Two billion years ago, something happened. Complex cells emerged as eukaryotes arrived on the scene. All complex life - which includes pretty much anything living you can see - derive from a common ancestor. We know this because all of these cells share common genetics, produce specific proteins and, in many instances, function in the same way. Mutations have happened in complex multicellular structures but there is a surprisingly large number of genes which can be found in every single organism.

How did life shift from single-celled bacteria and archaea to eukaryotes? There are a number of hypotheses but work on one particular class of organisms may yield some answers. A new species, called Prometheoarcheum syntrophicum, appears to be a transitional form between the two stems, as reported in Nature.

While our cells are stuffed with a multitude of containers such the nucleus which holds DNA and the fuel cells called mitochondria, Prometheoarcheum lacks these structures but still contain the genetic code for the proteins which are utilized for their construction. It is a bit like finding a pile of wood, shingles, wallboard, nails, and such only to discover they are not being used to build a house but to construct a car. The essential eukaryotic proteins are present but not being used in the way we would expect.
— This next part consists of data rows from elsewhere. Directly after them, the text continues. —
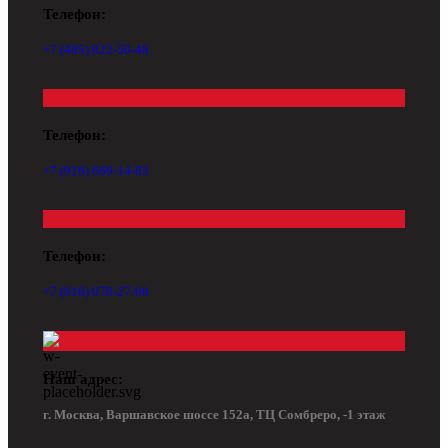
Телефон:
+7 (495) 922-50-48
Телефон:
+7 (916) 669-14-83
Телефон:
+7 (916) 078-27-90
Наш адрес:
г. Москва, Варшавское шоссе 152а, ТЦ Сомбреро, -1 этаж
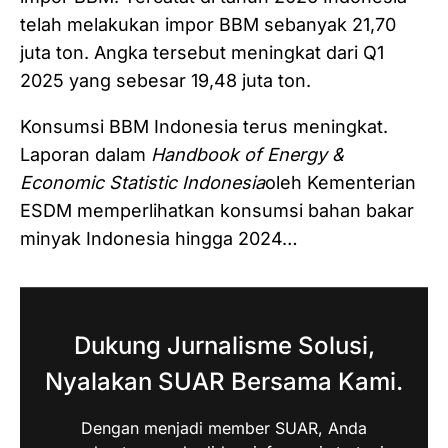
telah melakukan impor BBM sebanyak 21,70
juta ton. Angka tersebut meningkat dari Q1
2025 yang sebesar 19,48 juta ton.
Konsumsi BBM Indonesia terus meningkat.
Laporan dalam
Handbook of Energy &
Economic Statistic Indonesia
oleh Kementerian
ESDM memperlihatkan konsumsi bahan bakar
minyak Indonesia hingga 2024…
Dukung Jurnalisme Solusi,
Nyalakan SUAR Bersama Kami.
Dengan menjadi member SUAR, Anda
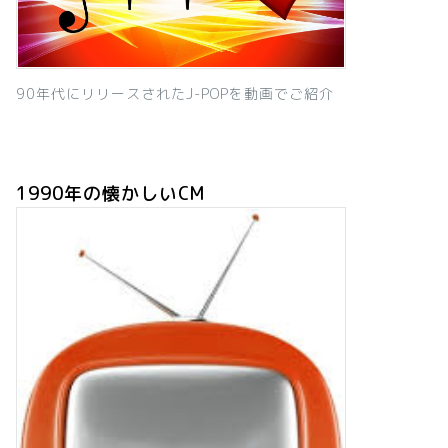
90年代にリリースされたJ-POPを動画でご紹介
1990年の懐かしいCM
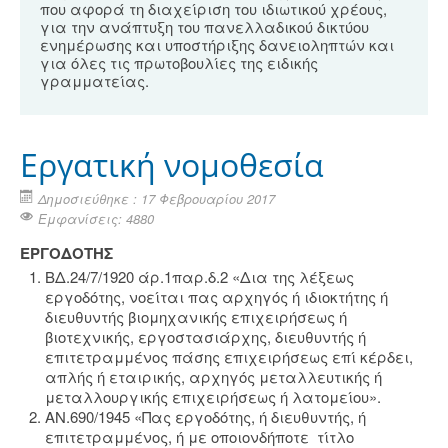
που αφορά τη διαχείριση του ιδιωτικού χρέους,
για την ανάπτυξη του πανελλαδικού δικτύου
ενημέρωσης και υποστήριξης δανειοληπτών και
για όλες τις πρωτοβουλίες της ειδικής
γραμματείας.
Εργατική νομοθεσία
Δημοσιεύθηκε : 17 Φεβρουαρίου 2017
Εμφανίσεις: 4880
ΕΡΓΟΔΟΤΗΣ
ΒΔ.24/7/1920 άρ.1παρ.δ.2 «Δια της λέξεως
εργοδότης, νοείται πας αρχηγός ή ιδιοκτήτης ή
διευθυντής βιομηχανικής επιχειρήσεως ή
βιοτεχνικής, εργοστασιάρχης, διευθυντής ή
επιτετραμμένος πάσης επιχειρήσεως επί κέρδει,
απλής ή εταιρικής, αρχηγός μεταλλευτικής ή
μεταλλουργικής επιχειρήσεως ή λατομείου».
ΑΝ.690/1945 «Πας εργοδότης, ή διευθυντής, ή
επιτετραμμένος, ή με οποιονδήποτε τίτλο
In 2015, Thijs Ettema of Uppsala University in Sweden and his colleagues were able to scoop DNA fragments from Arctic Ocean sediments which appeared to be transitional between a species of archaea and eukaryotes. Ettema named their source Asgard archaea as Asgard was the traditional home of the Norse Gods. This same DNA was subsequently discovered in a river in North Carolina, a hot spring in New Zealand, and various other places but the organisms themselves remained elusive.

In 2006, Masaru K. Nobu, a microbiologist at the National Institute of Advanced Industrial Science and Technology in Japan, and his colleagues collected sediment samples for the Pacific Ocean. They were attempting to isolate microbes capable of eating methane, which would be useful for cleaning up landfills.
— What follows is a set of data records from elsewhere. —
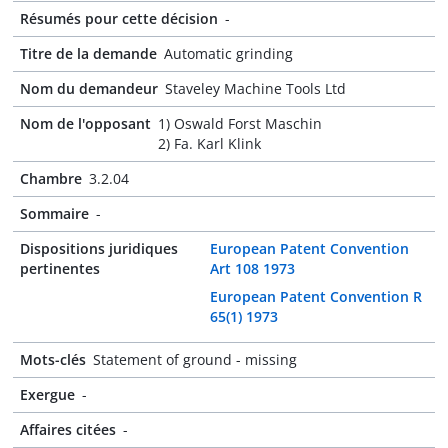
Résumés pour cette décision
-
Titre de la demande
Automatic grinding
Nom du demandeur
Staveley Machine Tools Ltd
Nom de l'opposant
1) Oswald Forst Maschin
2) Fa. Karl Klink
Chambre
3.2.04
Sommaire
-
Dispositions juridiques
European Patent Convention
pertinentes
Art 108 1973
European Patent Convention R
65(1) 1973
Mots-clés
Statement of ground - missing
Exergue
-
Affaires citées
-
They kept their samples in a methane-rich environment at the temperature and pressures found on the sea floor. The mud contained many different microbes but by 2015 the researchers had isolated a particularly interesting new species of archaea which turned out to be one of the Asgard archaea discovered by Ettema. The research team then undertook the arduous task of cultivating and characterizing the new species. They have now been able to ascertain its genetic heritage.

In total, it took 12 years to get to the point where they now have a stable species which can be observed with a microscope. And under the microscope, it is a strange beast. The microbe starts life as a tiny sphere but sprouts long branching tentacles and releases methane-covered bubbles as it matures. And even more surprising is the lack of the internal structures expected based on its genetic make-up. It appears to truly be a transitional step between the two domains.

Before the discovery of Prometheoarcheum, many researchers suspected the missing link was a predator which consumed smaller microbes to supply its internal organ structure. For example, we know mitochondria have their own DNA and are essentially symbiotic organisms found in every one of our cells. But with Prometheoarcheum, there is some evidence to suggest a slow assimilation of other microbes rather than a wholesale takeover. As a consequence, Nobu's team have proposed a new mechanism in which cells live in clusters, eating each other's waste and supplying needed nutrients before the eventual merger. In modern parlance, they live together before finally getting married.

We still don't have all of the pieces in the long complex struggle from chemical compounds to modern elephants but some of the links are becoming clearer. Continued research on Promethearcheum may finally allow us to bridge the gap from prokaryotes to eukaryotes. Eventually we might be able to answer the question of how life began.